EXERCISE DESCRIPTION - Please retype the lines starting with the line containing "New Crew | Release" and going on through the line containing "- row: World Junior Championships | 2nd", both included, and leave the pictures out.

* Begin *

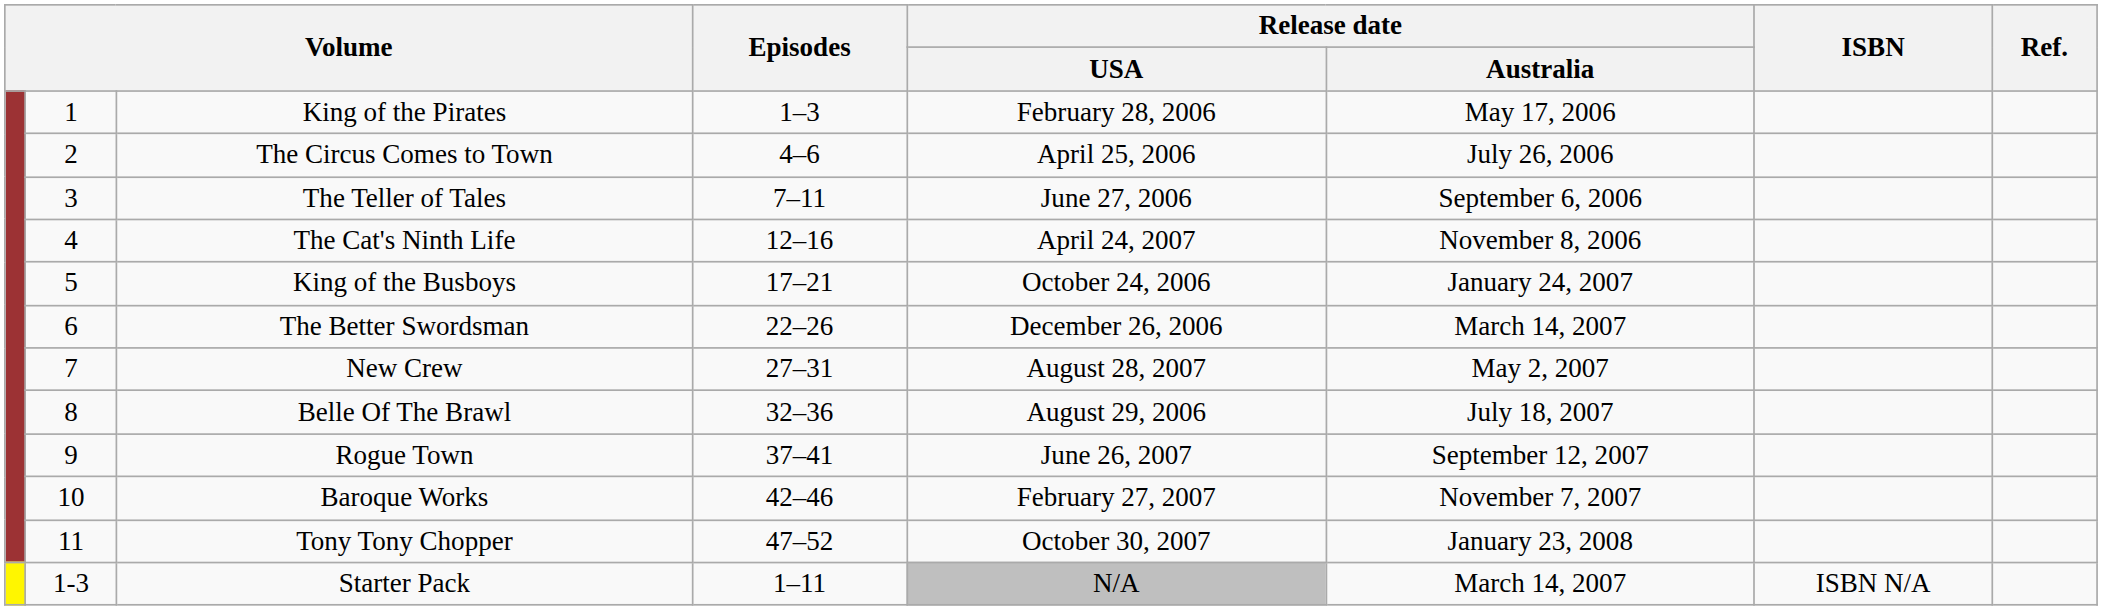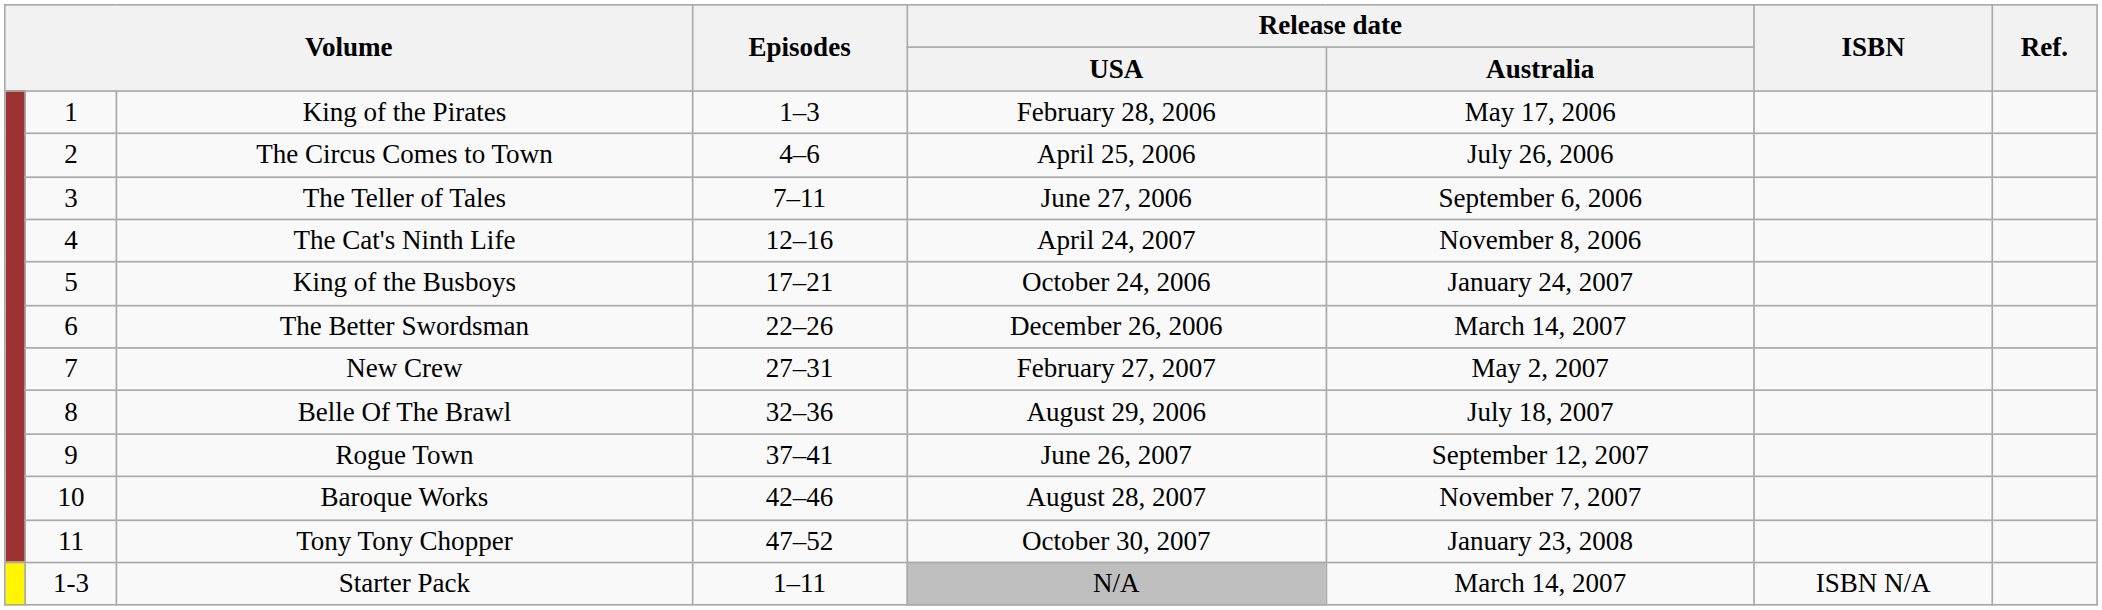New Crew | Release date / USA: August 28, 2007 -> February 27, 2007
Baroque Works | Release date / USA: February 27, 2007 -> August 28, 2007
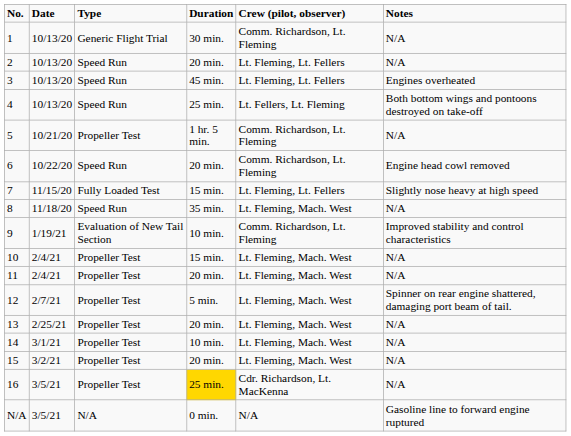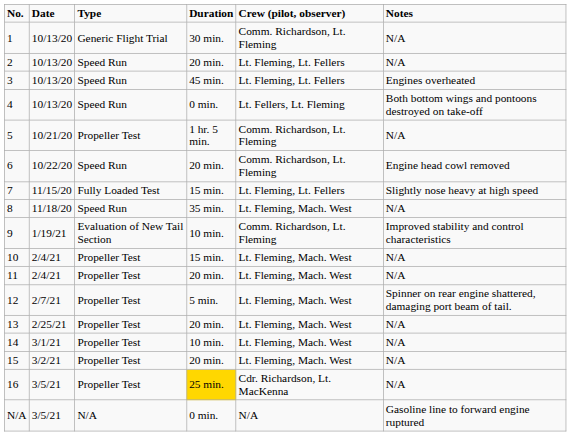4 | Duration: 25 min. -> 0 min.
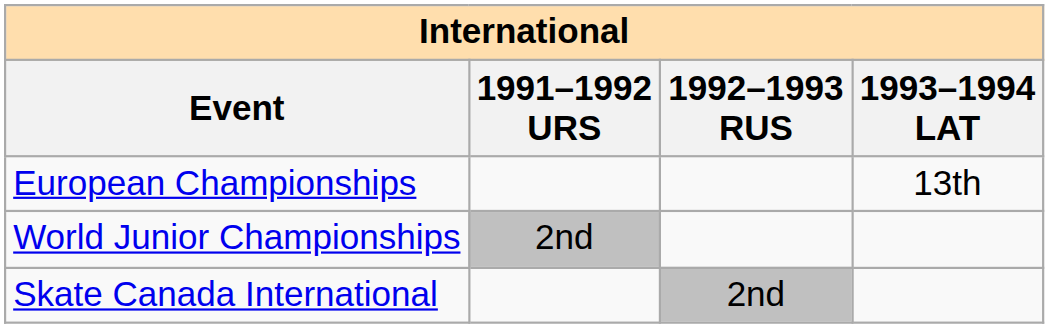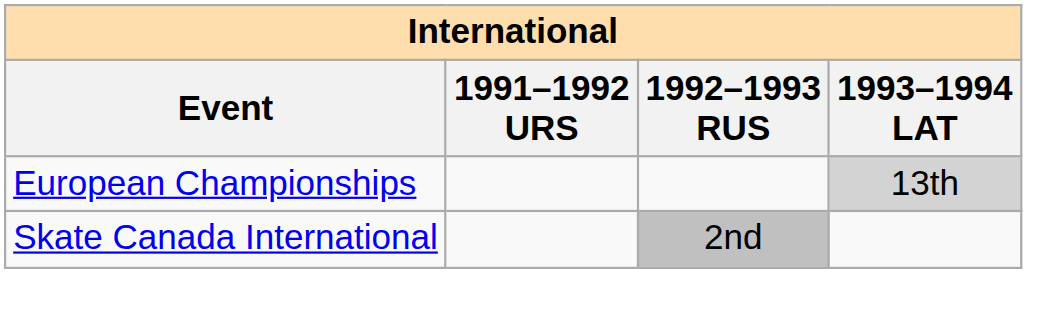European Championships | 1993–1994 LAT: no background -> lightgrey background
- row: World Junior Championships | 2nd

* End *
* Begin *

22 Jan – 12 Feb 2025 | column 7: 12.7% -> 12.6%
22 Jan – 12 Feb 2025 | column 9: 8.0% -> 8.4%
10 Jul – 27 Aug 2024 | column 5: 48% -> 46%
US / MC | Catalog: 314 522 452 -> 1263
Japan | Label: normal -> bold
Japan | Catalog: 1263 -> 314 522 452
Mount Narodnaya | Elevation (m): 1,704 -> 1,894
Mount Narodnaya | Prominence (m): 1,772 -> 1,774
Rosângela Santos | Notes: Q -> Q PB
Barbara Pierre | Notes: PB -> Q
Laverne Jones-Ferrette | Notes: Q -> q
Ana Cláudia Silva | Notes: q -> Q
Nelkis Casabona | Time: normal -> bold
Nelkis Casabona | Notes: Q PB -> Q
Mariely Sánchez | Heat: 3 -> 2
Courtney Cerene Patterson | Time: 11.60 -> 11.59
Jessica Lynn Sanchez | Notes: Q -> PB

* End *

RESPONSE -
New Crew | Release date / USA: August 28, 2007 -> February 27, 2007
Baroque Works | Release date / USA: February 27, 2007 -> August 28, 2007
4 | Duration: 25 min. -> 0 min.
European Championships | 1993–1994 LAT: no background -> lightgrey background
- row: World Junior Championships | 2nd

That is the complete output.